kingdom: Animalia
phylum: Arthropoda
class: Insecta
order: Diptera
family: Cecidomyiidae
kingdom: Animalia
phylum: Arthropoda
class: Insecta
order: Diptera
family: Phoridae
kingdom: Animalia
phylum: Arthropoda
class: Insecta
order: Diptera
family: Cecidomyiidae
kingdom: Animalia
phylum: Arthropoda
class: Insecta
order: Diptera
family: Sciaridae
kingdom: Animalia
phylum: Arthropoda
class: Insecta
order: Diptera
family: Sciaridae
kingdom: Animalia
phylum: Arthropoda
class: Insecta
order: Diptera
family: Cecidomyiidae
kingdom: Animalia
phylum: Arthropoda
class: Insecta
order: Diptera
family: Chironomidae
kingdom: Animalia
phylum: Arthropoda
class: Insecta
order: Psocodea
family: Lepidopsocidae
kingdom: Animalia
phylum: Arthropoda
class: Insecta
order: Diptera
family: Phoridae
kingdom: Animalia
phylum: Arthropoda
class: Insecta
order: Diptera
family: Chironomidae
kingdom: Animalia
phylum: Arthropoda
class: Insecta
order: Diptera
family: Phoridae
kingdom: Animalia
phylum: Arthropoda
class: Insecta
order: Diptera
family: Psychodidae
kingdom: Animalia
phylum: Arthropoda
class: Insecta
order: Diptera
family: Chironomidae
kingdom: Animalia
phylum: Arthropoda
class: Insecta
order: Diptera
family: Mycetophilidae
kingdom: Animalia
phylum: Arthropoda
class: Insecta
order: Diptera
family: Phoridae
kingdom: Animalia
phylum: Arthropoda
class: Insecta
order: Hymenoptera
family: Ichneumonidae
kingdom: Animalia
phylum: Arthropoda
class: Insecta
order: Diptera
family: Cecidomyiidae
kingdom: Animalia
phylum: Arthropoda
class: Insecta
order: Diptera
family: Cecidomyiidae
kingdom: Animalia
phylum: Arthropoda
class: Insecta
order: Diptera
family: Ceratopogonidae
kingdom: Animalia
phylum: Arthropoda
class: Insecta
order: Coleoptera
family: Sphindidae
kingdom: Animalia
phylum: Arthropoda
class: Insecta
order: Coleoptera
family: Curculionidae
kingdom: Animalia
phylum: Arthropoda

+-------+

* _Goal_
Print every line of the records above with no changes.

* _Task solution_
kingdom: Animalia
phylum: Arthropoda
class: Insecta
order: Diptera
family: Cecidomyiidae
kingdom: Animalia
phylum: Arthropoda
class: Insecta
order: Diptera
family: Phoridae
kingdom: Animalia
phylum: Arthropoda
class: Insecta
order: Diptera
family: Cecidomyiidae
kingdom: Animalia
phylum: Arthropoda
class: Insecta
order: Diptera
family: Sciaridae
kingdom: Animalia
phylum: Arthropoda
class: Insecta
order: Diptera
family: Sciaridae
kingdom: Animalia
phylum: Arthropoda
class: Insecta
order: Diptera
family: Cecidomyiidae
kingdom: Animalia
phylum: Arthropoda
class: Insecta
order: Diptera
family: Chironomidae
kingdom: Animalia
phylum: Arthropoda
class: Insecta
order: Psocodea
family: Lepidopsocidae
kingdom: Animalia
phylum: Arthropoda
class: Insecta
order: Diptera
family: Phoridae
kingdom: Animalia
phylum: Arthropoda
class: Insecta
order: Diptera
family: Chironomidae
kingdom: Animalia
phylum: Arthropoda
class: Insecta
order: Diptera
family: Phoridae
kingdom: Animalia
phylum: Arthropoda
class: Insecta
order: Diptera
family: Psychodidae
kingdom: Animalia
phylum: Arthropoda
class: Insecta
order: Diptera
family: Chironomidae
kingdom: Animalia
phylum: Arthropoda
class: Insecta
order: Diptera
family: Mycetophilidae
kingdom: Animalia
phylum: Arthropoda
class: Insecta
order: Diptera
family: Phoridae
kingdom: Animalia
phylum: Arthropoda
class: Insecta
order: Hymenoptera
family: Ichneumonidae
kingdom: Animalia
phylum: Arthropoda
class: Insecta
order: Diptera
family: Cecidomyiidae
kingdom: Animalia
phylum: Arthropoda
class: Insecta
order: Diptera
family: Cecidomyiidae
kingdom: Animalia
phylum: Arthropoda
class: Insecta
order: Diptera
family: Ceratopogonidae
kingdom: Animalia
phylum: Arthropoda
class: Insecta
order: Coleoptera
family: Sphindidae
kingdom: Animalia
phylum: Arthropoda
class: Insecta
order: Coleoptera
family: Curculionidae
kingdom: Animalia
phylum: Arthropoda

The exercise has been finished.